* Begin Reading text *

First things first, if $a(p^k-p^{k-1}-1)\not\equiv0\pmod{p}$ , Euler's Totient Theorem gives
$\begin{align*} a(p^k-p^{k-1}&)=a(p^k-p^{k-1}-1)^{p^k-p^{k-1}}-1\\ &\stackrel{\text{ETT}}{\equiv}1-1=0\pmod{p^k}. \end{align*}$ Now if $a(p^k-p^{k-1}-1)\equiv0\pmod{p}~(\ast)$ , clearly $a(p-2)\equiv0\pmod{p}~(\dagger)$ , as otherwise
$\begin{align*} a(p-1)=a(p-2)^{p-1}-1\stackrel{\text{ETT}}{\equiv}1-1&=0\pmod{p}\\ a(p)=a(p-1)^p-1\equiv0^p-1&=-1\pmod{p}\\ a(p+1)=a(p)^{p+1}-1\equiv(-1)^{p+1}-1&=0\pmod{p}\\ &~\vdots\\ a(\text{odd})&\equiv-1\pmod{p}\\ a(\text{even})&\equiv0\pmod{p} \end{align*}$ which contradicts $(\ast)$ .

From $(\dagger)$ we can gather a couple facts:

$a(\cdot)\pmod{p}$ is periodic with length $p-1$ , since
$\begin{align*} a(p-1)=a(p-2)^{p-1}-1\equiv0^{p-1}-1&=-1\pmod{p}\\ a(p)=a(p-1)^p-1\equiv(-1)^{p-1}-1&=-2\pmod{p}\\ a(p+1)=a(p)^{p+1}\equiv(-2)^{p+1}-1&=3\pmod{p}, \end{align*}$ the last of which equates to $a(2)$ .

* End Reading text *
* Begin Records shown *

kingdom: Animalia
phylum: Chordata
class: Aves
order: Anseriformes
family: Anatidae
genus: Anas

* End Records shown *

Given problem 1 — According to the number theory argument, why must $a(p-2)\equiv0\pmod{p}$ hold once $(\ast)$ is assumed? Answer in one to three sentences.
Given problem 2 — Copy the number theory argument word for word from "From $(\dagger)$ we" to "equates to $a(2)$ .".
The records have no connection to the number theory argument.

Task output 1 — If $a(p-2)$ were not divisible by $p$, Euler's Totient Theorem would make $a(p-1)\equiv0\pmod{p}$. After that, the terms would alternate, with $a(\text{odd})\equiv-1$ and $a(\text{even})\equiv0\pmod{p}$, and that pattern contradicts $(\ast)$.

Task output 2 —
From $(\dagger)$ we can gather a couple facts:

$a(\cdot)\pmod{p}$ is periodic with length $p-1$ , since
$\begin{align*} a(p-1)=a(p-2)^{p-1}-1\equiv0^{p-1}-1&=-1\pmod{p}\\ a(p)=a(p-1)^p-1\equiv(-1)^{p-1}-1&=-2\pmod{p}\\ a(p+1)=a(p)^{p+1}\equiv(-2)^{p+1}-1&=3\pmod{p}, \end{align*}$ the last of which equates to $a(2)$ .